I tried this last night with a Caprese salad.  I dread the task of reducing Balsamic vinegar, not to mention the smell.  I usually do it outside on the grill.  But, this was very good.  It has some type of reduced grape something.


----------



## PrincessFiona60 (Mar 5, 2014)

Thanks, I'll look for that.  Reducing balsamic was fine when we were working nights.  The cats hated vinegar night.  I like Bertolli products.


----------



## CharlieD (Mar 6, 2014)

hm, never seen it. I like Bertolli.


----------



## Chief Longwind Of The North (Mar 8, 2014)

For a wonderful Balsamic flavor, I like this brand - http://www.spectrumorganics.com/images/uploads/425af37ab77fe.pdf.  I found a bottle in Petoskey Michigan.  And no, I don't sell the stuff.  But I do use it.

Seeeeeeya; Chief Longwind of the North


----------



## Sir_Loin_of_Beef (Mar 8, 2014)

Have any of you tried Amoretti Pomegranate Balsamic Vinegar?

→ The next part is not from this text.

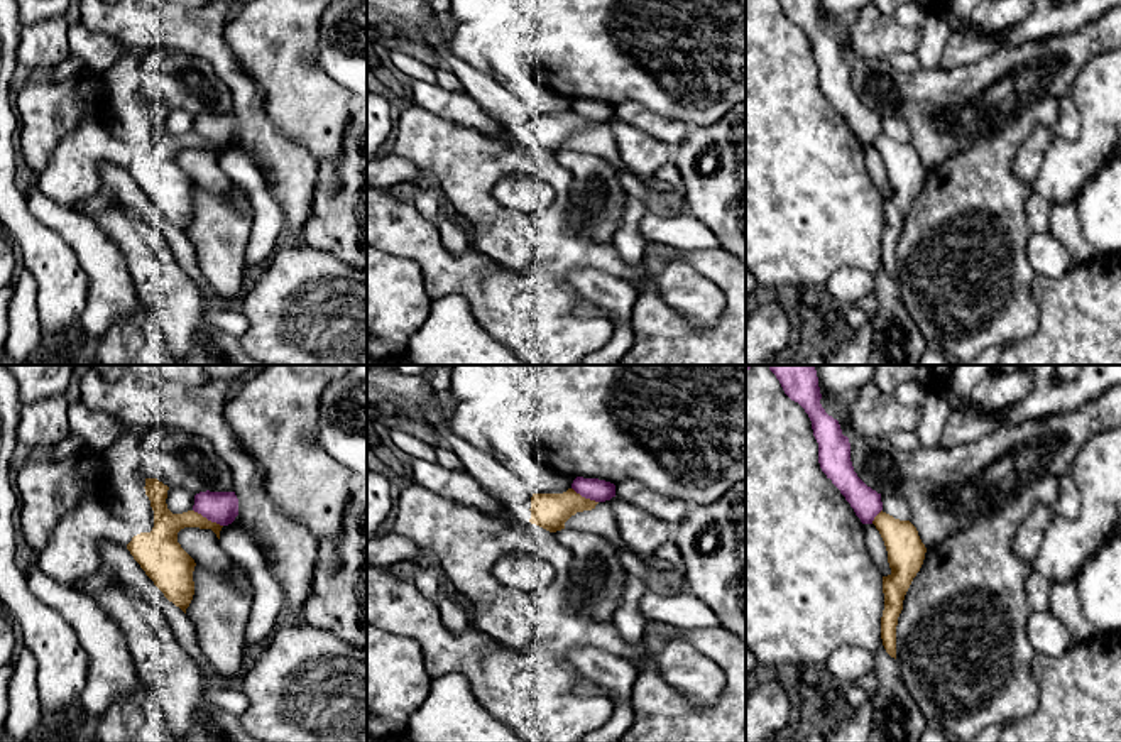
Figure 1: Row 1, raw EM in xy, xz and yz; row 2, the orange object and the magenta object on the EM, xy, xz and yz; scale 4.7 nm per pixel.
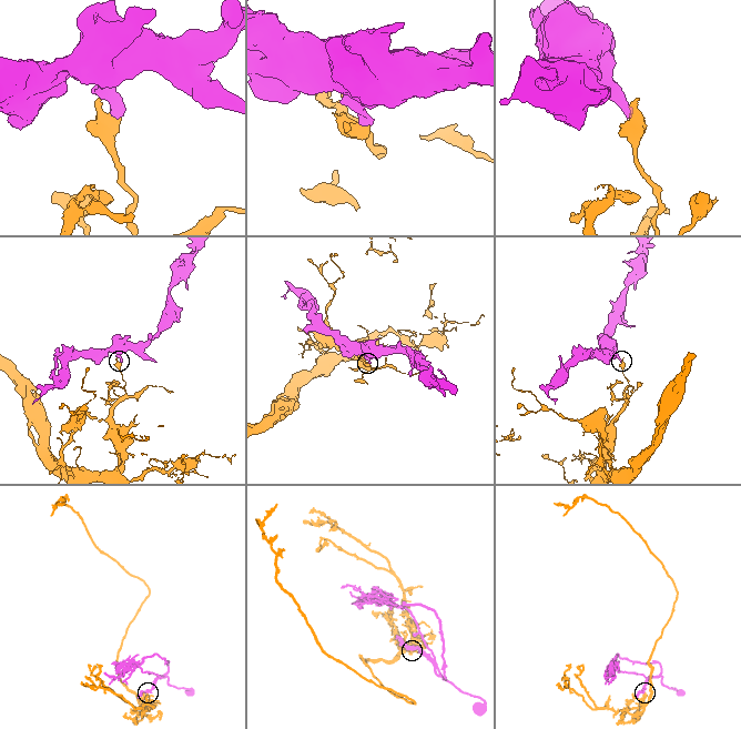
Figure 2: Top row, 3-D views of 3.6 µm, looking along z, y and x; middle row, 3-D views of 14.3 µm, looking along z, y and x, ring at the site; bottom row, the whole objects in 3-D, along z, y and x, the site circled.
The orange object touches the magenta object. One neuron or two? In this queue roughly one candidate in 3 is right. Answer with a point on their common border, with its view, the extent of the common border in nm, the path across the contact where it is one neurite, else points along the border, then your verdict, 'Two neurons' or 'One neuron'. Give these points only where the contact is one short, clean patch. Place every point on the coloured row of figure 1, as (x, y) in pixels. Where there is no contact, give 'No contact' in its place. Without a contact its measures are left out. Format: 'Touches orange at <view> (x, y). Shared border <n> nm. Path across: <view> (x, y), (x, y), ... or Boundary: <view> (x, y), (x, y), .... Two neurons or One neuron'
Touches orange at xy (207, 519). Shared border 170 nm. Boundary: xy (193, 509), (222, 526). Two neurons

It is delicious, and because it's made from pomegranate instead of wine, it's kosher.


----------



## taxlady (Mar 8, 2014)

Chief Longwind Of The North said:


> For a wonderful Balsamic flavor, I like this brand - http://www.spectrumorganics.com/images/uploads/425af37ab77fe.pdf.  I found a bottle in Petoskey Michigan.  And no, I don't sell the stuff.  But I do use it.
> 
> Seeeeeeya; Chief Longwind of the North


Ooh, sounds good, and it's organic.


----------